> 作業内容:
a) 抗議声明文のうち、「[2017_11_24_02」で始まり「を求めるものというべきです。」に至るまでの部分を、一字一句変えずに打ち直してください。
b) 抗議声明文について、次の問いに答えてください。
(i) 東海第二原発が運転開始から40年となるのは来年の何月ですか?
(ii) 日本原電はいつ、どこに延長の申請を行いましたか?
(iii) 共同代表のうち、前東海村村長は誰ですか?
c) 東海第二原発の運転延長に抗議する声明文を、最後の文の次から書き進めてください。

> 抜粋本文:
::::::
[2017_11_24_02]11月24日に「日本原電」に提出された抗議声明文 東海第2原発の再稼働を止める会(たんぽぽ舎2017年11月24日)
 
参照元
11月24日に「日本原電」に提出された抗議声明文 東海第2原発の再稼働を止める会

【声明】日本原電による、老朽化した東海第二原発をさらに20年延長して運転させるという「申請書提出」に抗議します

           東海第2原発の再稼働を止める会
            共同代表 市川紀行(元美浦村村長)
            共同代表 村上達也(前東海村村長)

 来年11月には運転開始から40年ともなる東海第二原子力発電所について、日本原子力発電株式会社 (村松 衛社長、以下日本原電とします) は、原子炉等規制法が規定する40年限度の運転認可を、例外規定を適用してさらに20年延長したいとする申請を、11月24日、原子力規制委員会に行われました。
 これは、以下に記す理由で、そもそも再稼働されるべきではないものであって、それをさらに老朽化した原発の運転を続けるという危険な賭けを求めるものというべきです。
::::::
> 記録データ:

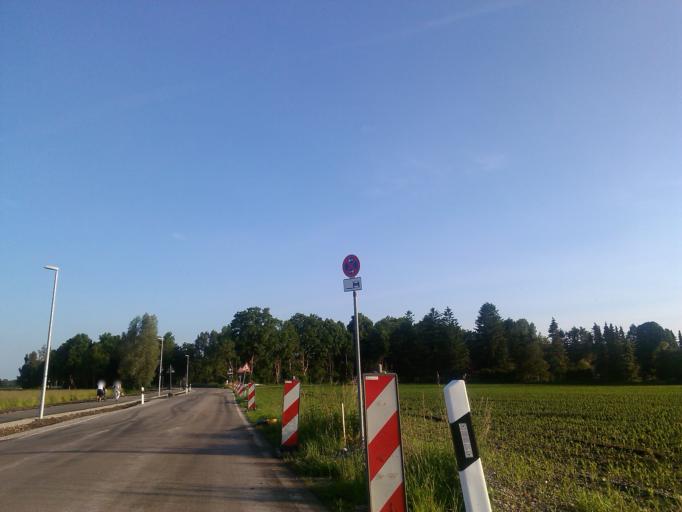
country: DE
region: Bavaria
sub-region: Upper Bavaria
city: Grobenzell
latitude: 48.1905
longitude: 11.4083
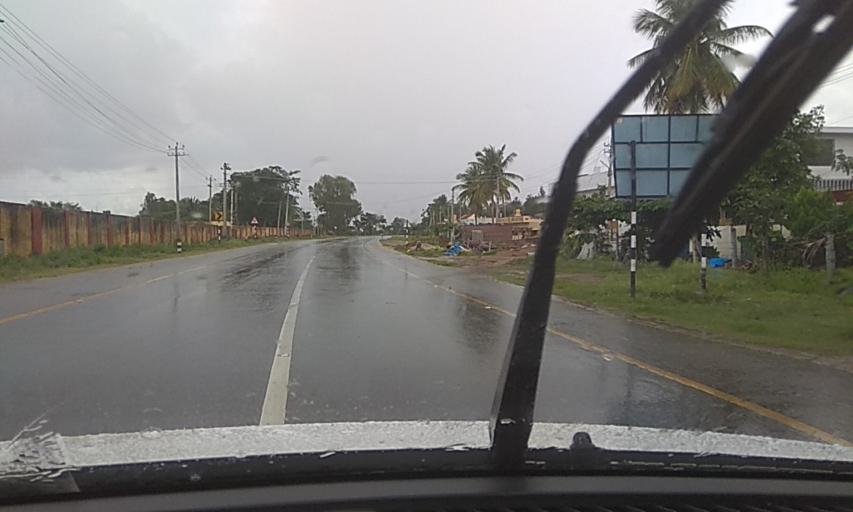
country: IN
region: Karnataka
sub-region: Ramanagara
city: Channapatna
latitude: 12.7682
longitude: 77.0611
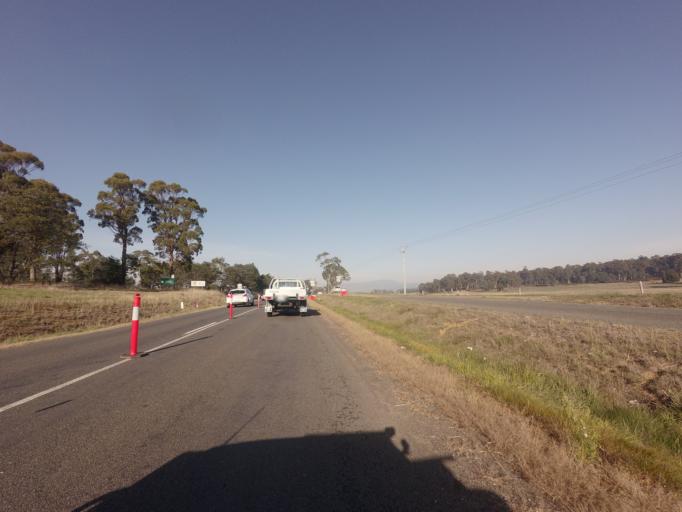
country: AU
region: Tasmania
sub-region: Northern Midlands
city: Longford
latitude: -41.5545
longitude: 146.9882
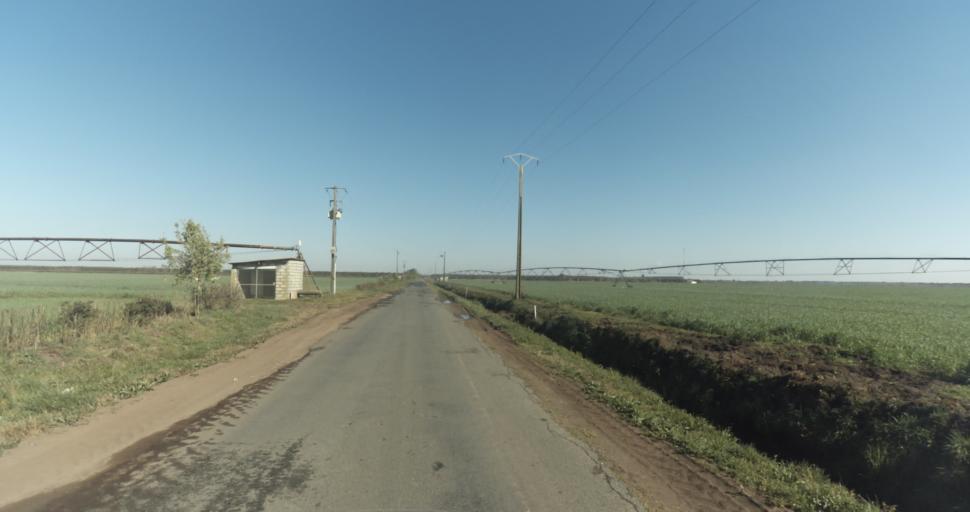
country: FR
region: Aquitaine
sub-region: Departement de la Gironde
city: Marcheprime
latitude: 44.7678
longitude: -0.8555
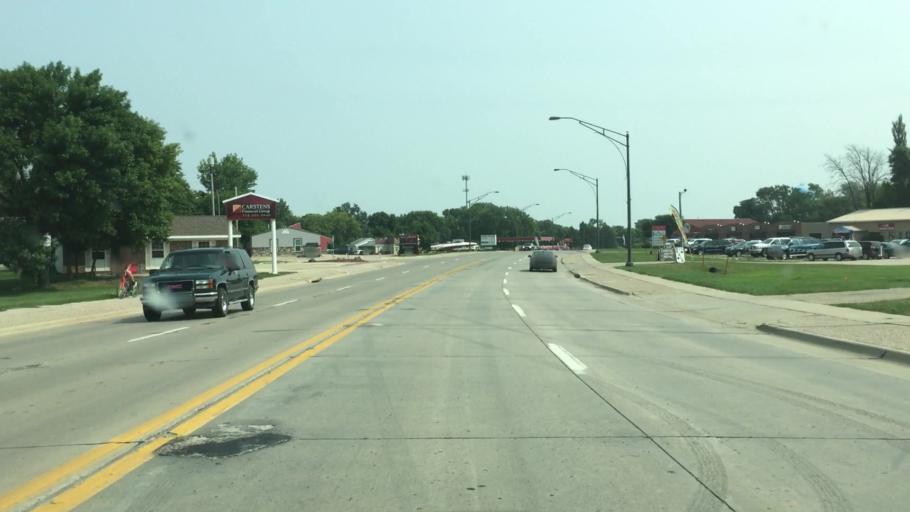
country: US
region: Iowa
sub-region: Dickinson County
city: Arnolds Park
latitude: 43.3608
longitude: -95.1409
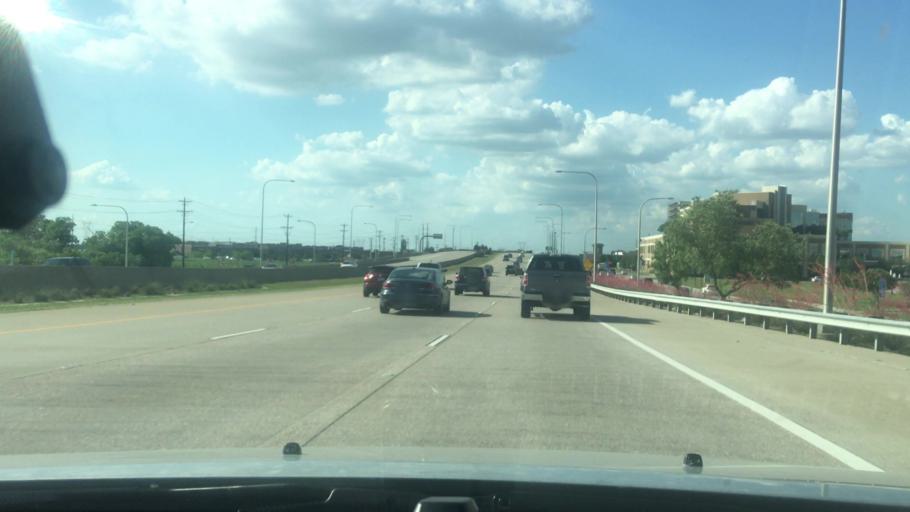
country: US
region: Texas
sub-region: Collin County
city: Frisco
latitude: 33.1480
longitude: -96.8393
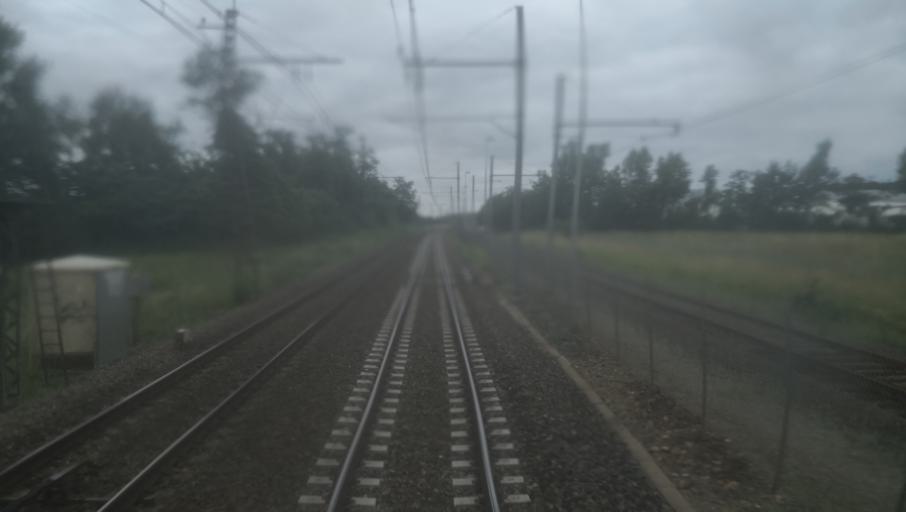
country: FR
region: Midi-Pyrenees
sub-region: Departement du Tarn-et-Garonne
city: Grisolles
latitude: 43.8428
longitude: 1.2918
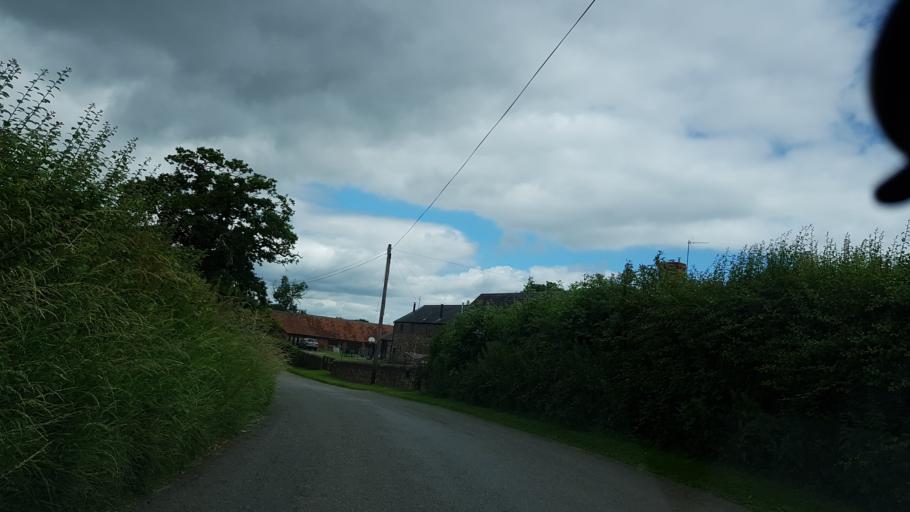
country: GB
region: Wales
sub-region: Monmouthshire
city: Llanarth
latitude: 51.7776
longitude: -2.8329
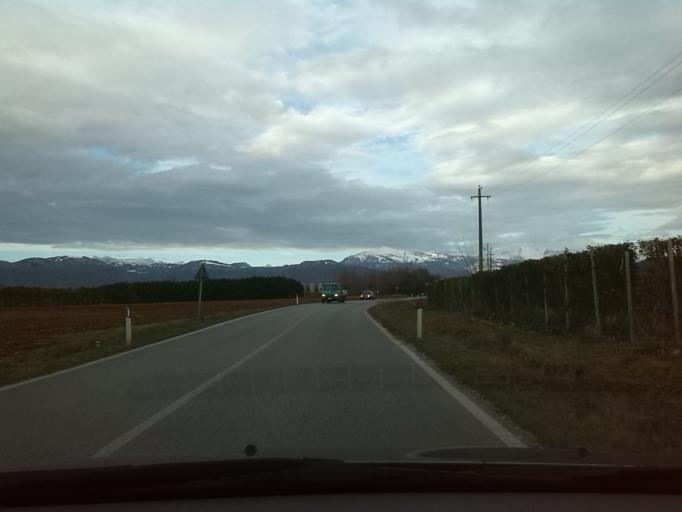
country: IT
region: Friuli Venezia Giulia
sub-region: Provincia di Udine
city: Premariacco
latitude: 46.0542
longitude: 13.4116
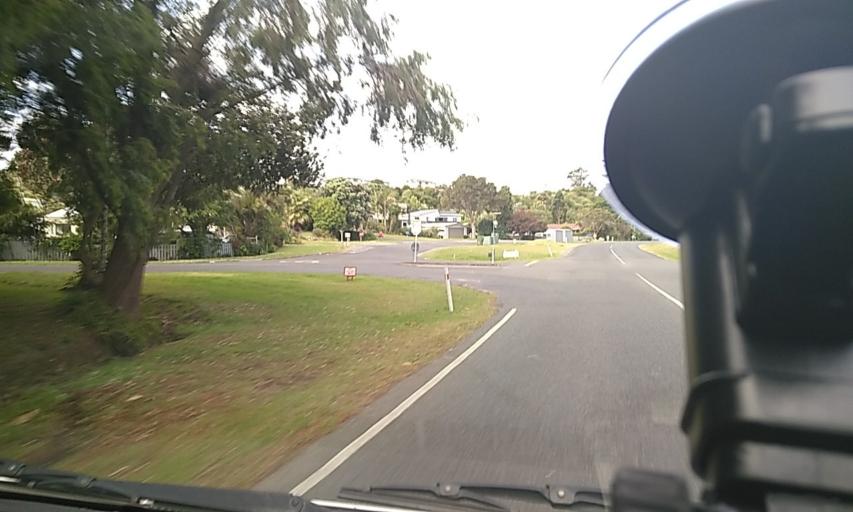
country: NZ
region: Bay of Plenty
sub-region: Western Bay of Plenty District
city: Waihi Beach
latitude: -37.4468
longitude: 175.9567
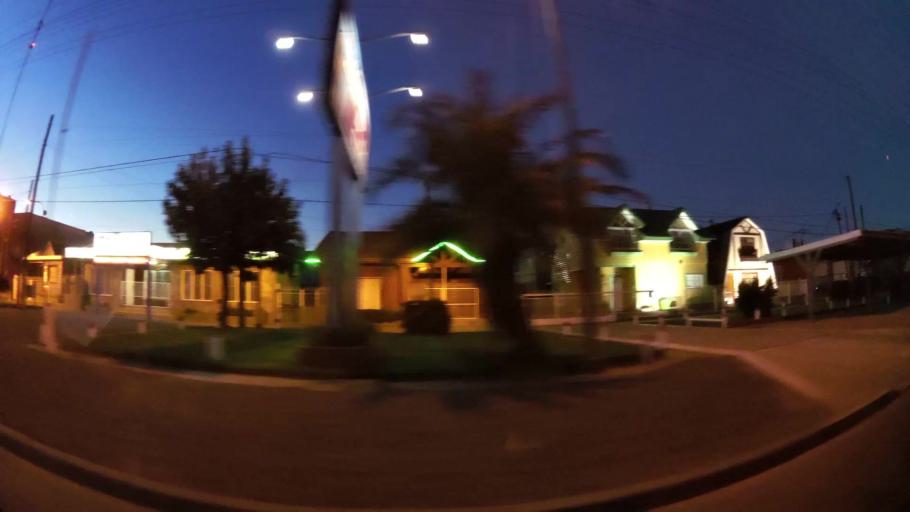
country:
::::::
> 課題別回答:
a)
[2017_11_24_02]11月24日に「日本原電」に提出された抗議声明文 東海第2原発の再稼働を止める会(たんぽぽ舎2017年11月24日)
 
参照元
11月24日に「日本原電」に提出された抗議声明文 東海第2原発の再稼働を止める会

【声明】日本原電による、老朽化した東海第二原発をさらに20年延長して運転させるという「申請書提出」に抗議します

           東海第2原発の再稼働を止める会
            共同代表 市川紀行(元美浦村村長)
            共同代表 村上達也(前東海村村長)

 来年11月には運転開始から40年ともなる東海第二原子力発電所について、日本原子力発電株式会社 (村松 衛社長、以下日本原電とします) は、原子炉等規制法が規定する40年限度の運転認可を、例外規定を適用してさらに20年延長したいとする申請を、11月24日、原子力規制委員会に行われました。
 これは、以下に記す理由で、そもそも再稼働されるべきではないものであって、それをさらに老朽化した原発の運転を続けるという危険な賭けを求めるものというべきです。

b)
(i) 11月
(ii) 11月24日、原子力規制委員会
(iii) 村上達也

c)
 さらに、県民・国民の7割もが再稼働に反対している中で、電力消費者に過大な負担を掛けることとなる1800億円ともいわれる莫大なコストを新規制基準適合のためにかけるという、原発専業会社である企業としての存続のみを図ろうとする、許されない行為と言わざるをえません。
 私たちは、この東海第二原発が、6年前の東日本大震災で地震と津波に襲われ、あわやのところまで行くという被災原発となったものであることを忘れません。
 先日の茨城県、東海村への説明でも、「正式には再稼働するかどうか決定していない」という、ごまかしの言い方をされていますが、間違いなく「再稼働する」との宣言でもあります。地元の理解も得られていない中、1年後に法的寿命の40年となる今、20年の延長運転に向けて申請をするのではなく、きっぱりと延長・再稼働を諦められ、廃炉へと方針を変更することが求められていると考えます。
 日本原電という会社の存在意義自体が、すでに廃炉作業に着手している東海原発での経験を基礎に廃炉技術を持つ専門会社として、各地の原発の廃炉事業をも請け負う企業として社会的役割をはたしていくことが、社会貢献ともなるこの会社の役割となっていると信じます。
 そこで、この度の日本原電による申請書提出に対して強く抗議の意を表明し、再稼働の断念を求めて、ここに声明します。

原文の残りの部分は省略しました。